La floraison est un processus vital pour la reproduction d'une plante, car les fleurs attirent les pollinisateurs qui facilitent l'échange de pollen entre les individus. Dans les milieux naturels, les espèces indigènes ont des périodes de floraison adaptées au climat local et à la disponibilité des pollinisateurs. Mais que se passe-t-il lorsque des espèces envahissantes arrivent dans ces milieux ? Quel est le lien entre leur période de floraison et celle des espèces indigènes ?
Les plantes envahissantes constituent une menace environnementale majeure, car elles concurrencent les plantes indigènes pour l'accès à des ressources telles que l'eau, la lumière et les nutriments, ce qui entraîne une instabilité des écosystèmes et une dégradation des habitats. Leur avantage réside dans leur floraison à des périodes différentes de celles des espèces indigènes, soit en période de faible concurrence, soit après la fin de la floraison des plantes indigènes, garantissant ainsi un accès continu aux pollinisateurs et aux ressources.
Dans ce contexte, une étude récemment publiée dans Annals of Botany par une équipe de recherche espagnole a examiné la phénologie de la floraison des espèces de plantes envahissantes dans le Forêts mixtes cantabriques Nous avons comparé cette écorégion à celle des espèces indigènes. Cette région se situe entre les climats méditerranéen et océanique de l'Espagne et du Portugal et les forêts tempérées plus humides d'Europe occidentale. Considérée comme un haut lieu de biodiversité, cette zone subit une forte pression des espèces envahissantes, notamment dans les zones modifiées par l'homme.

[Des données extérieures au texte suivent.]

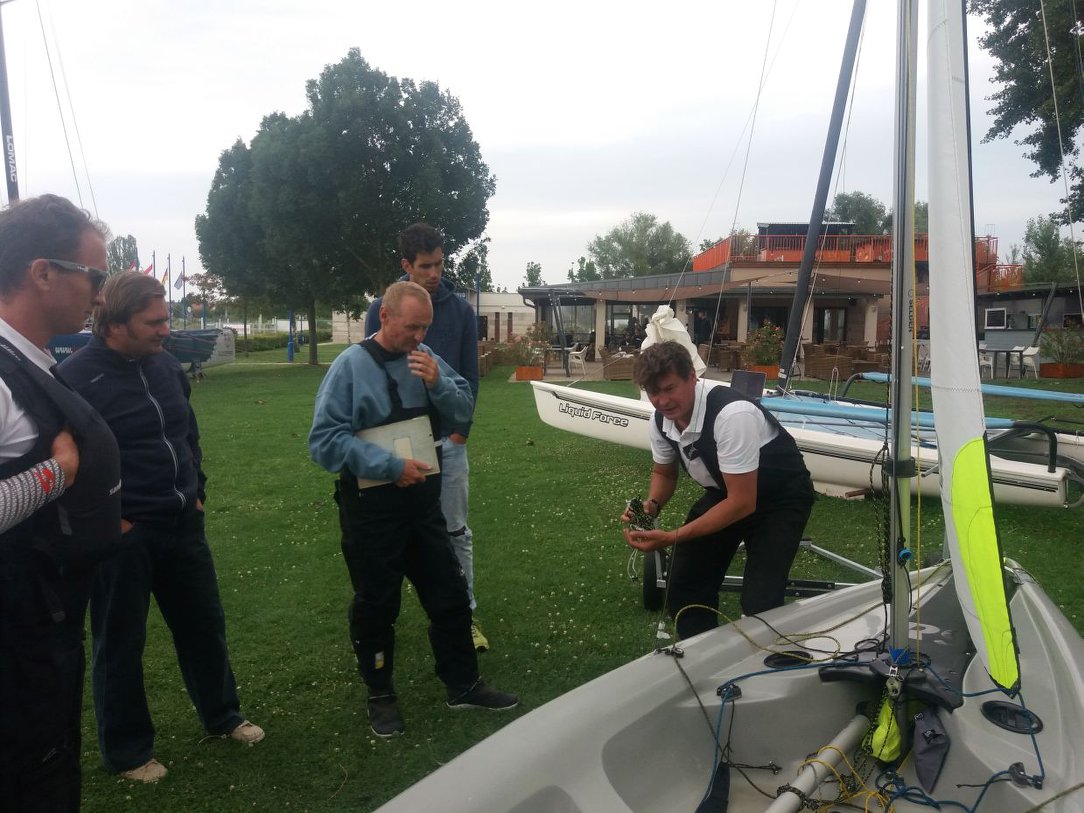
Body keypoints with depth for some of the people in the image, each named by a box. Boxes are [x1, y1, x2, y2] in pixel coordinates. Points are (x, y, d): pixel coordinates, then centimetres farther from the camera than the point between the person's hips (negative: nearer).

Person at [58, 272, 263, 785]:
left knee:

Les chercheurs ont comparé les périodes de floraison de 175 espèces envahissantes à celles d'espèces indigènes. Pour établir cette liste d'espèces envahissantes, les scientifiques ont compilé des données provenant de diverses sources, notamment de bases de données mondiales telles que Informations sur la biodiversité mondiale Fcapacité (GBIF) et INaturalist, ainsi que d’autres sources, telles que des rapports techniques, des projets de conservation et des thèses.

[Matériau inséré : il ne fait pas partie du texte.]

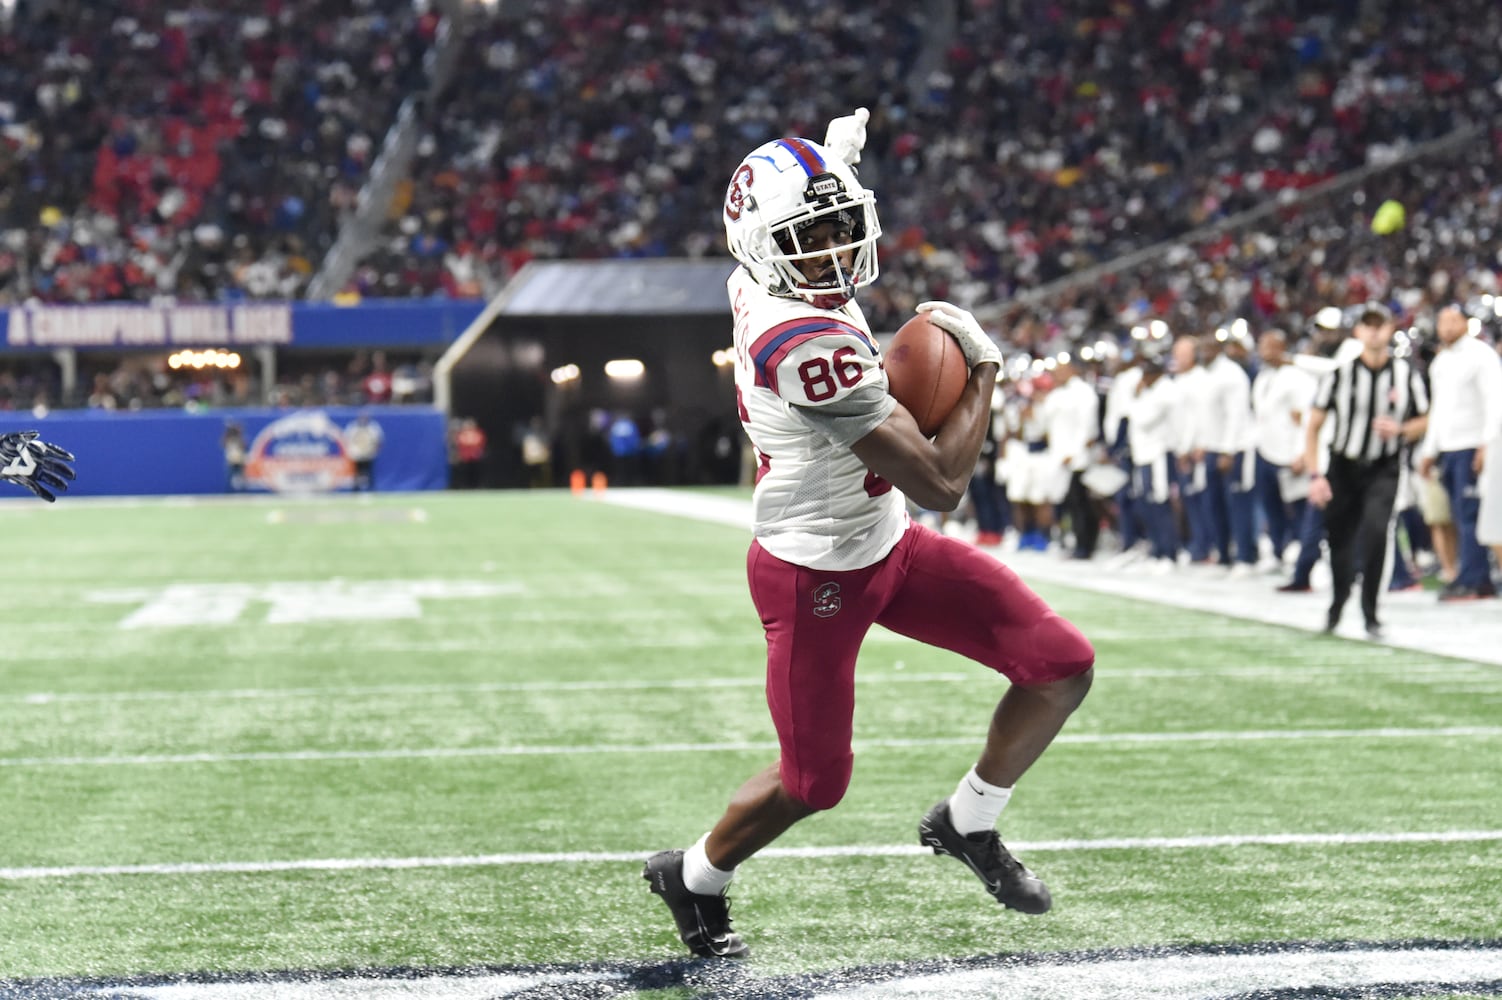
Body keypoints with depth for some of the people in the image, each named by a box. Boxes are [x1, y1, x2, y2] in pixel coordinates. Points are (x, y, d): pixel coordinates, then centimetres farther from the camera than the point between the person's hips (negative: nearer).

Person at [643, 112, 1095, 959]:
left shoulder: (756, 288, -5)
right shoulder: (810, 344, -32)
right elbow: (941, 485, -26)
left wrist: (838, 156, 24)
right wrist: (983, 370, -14)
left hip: (889, 543, 9)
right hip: (818, 579, -9)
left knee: (1063, 666, 1)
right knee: (811, 785, 8)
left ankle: (968, 824, 24)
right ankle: (695, 878, 38)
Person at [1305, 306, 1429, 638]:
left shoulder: (1406, 375, -5)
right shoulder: (1340, 374, -7)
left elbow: (1425, 421, 7)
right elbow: (1313, 427, -3)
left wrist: (1400, 430, -15)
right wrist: (1315, 475, -11)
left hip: (1384, 470, -1)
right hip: (1344, 466, 1)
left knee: (1376, 530, -23)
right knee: (1340, 539, 8)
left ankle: (1370, 613, -11)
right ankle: (1338, 603, 40)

Les chercheurs ont constaté que les espèces invasives commencent à fleurir environ un mois plus tard que les espèces indigènes et continuent à fleurir plus longtemps. Alors que les espèces indigènes fleurissent entre avril et juillet, les espèces invasives fleurissent de mai à septembre. Ces différences étaient encore plus prononcées dans les zones urbaines et perturbées. De plus, les espèces invasives des régions tropicales et tempérées présentaient un déséquilibre plus important que les espèces indigènes : elles fleurissaient plus tard, se fanaient plus tard et conservaient leurs fleurs plus longtemps. Les espèces invasives originaires de la Méditerranée, en revanche, se comportaient de manière similaire aux espèces indigènes.
Selon les chercheurs, il s'agit de la première étude comparant, à grande échelle, les périodes de floraison des plantes indigènes et invasives. Cette différence de période de floraison pourrait aider les plantes invasives à éviter la concurrence directe avec les plantes indigènes, en profitant des périodes de l'année où moins de fleurs se disputent des ressources, comme les pollinisateurs. Cette idée est connue sous le nom de hypothèse de la niche vacante. Leur période de floraison est également plus longue, ce qui pourrait favoriser la suite. Lázaro-Lobo et ses collègues écrivent : « De plus, produire des fleurs sur une période plus longue pourrait augmenter les chances de disposer de graines lorsque les conditions propices à leur dispersion et à leur établissement sont réunies. »

L'idée d'une niche vacante montre comment un rejeton florifère favorise son établissement. Ces résultats montrent que la période de floraison est importante dans le contexte d'une invasion biologique et que les programmes de gestion environnementale doivent prendre en compte la phénologie reproductive des plantes pour comprendre la propagation des espèces envahissantes.
LIRE L'ARTICLE:
Lázaro-Lobo, A., Rendueles Fernández, B., Fernández-Pascual, E., González-García, V. et Jiménez-Alfaro, B. (2025). Les plantes envahissantes ont une phénologie de floraison retardée et plus longue que les plantes indigènes d'une flore écorégionale. Annals of Botany, mcaf078.

Ana Carolina S. Oliveira
Carol est une biologiste spécialiste de la pollinisation, passionnée par la compréhension du choix des pollinisateurs à travers les signaux visuels des fleurs, et plus particulièrement par la façon dont les abeilles interprètent l'univers des couleurs florales. Durant son doctorat, elle a étudié comment la couleur des fleurs module la reproduction et la structuration des communautés de fleurs oléagineuses, ainsi que les préférences des abeilles dans ce contexte.
Traduction portugaise par Ana CS Oliveira.
Photo de couverture: Crocosmia x crocosmiiflora, par Michael Garlick (Wikimédia Commons).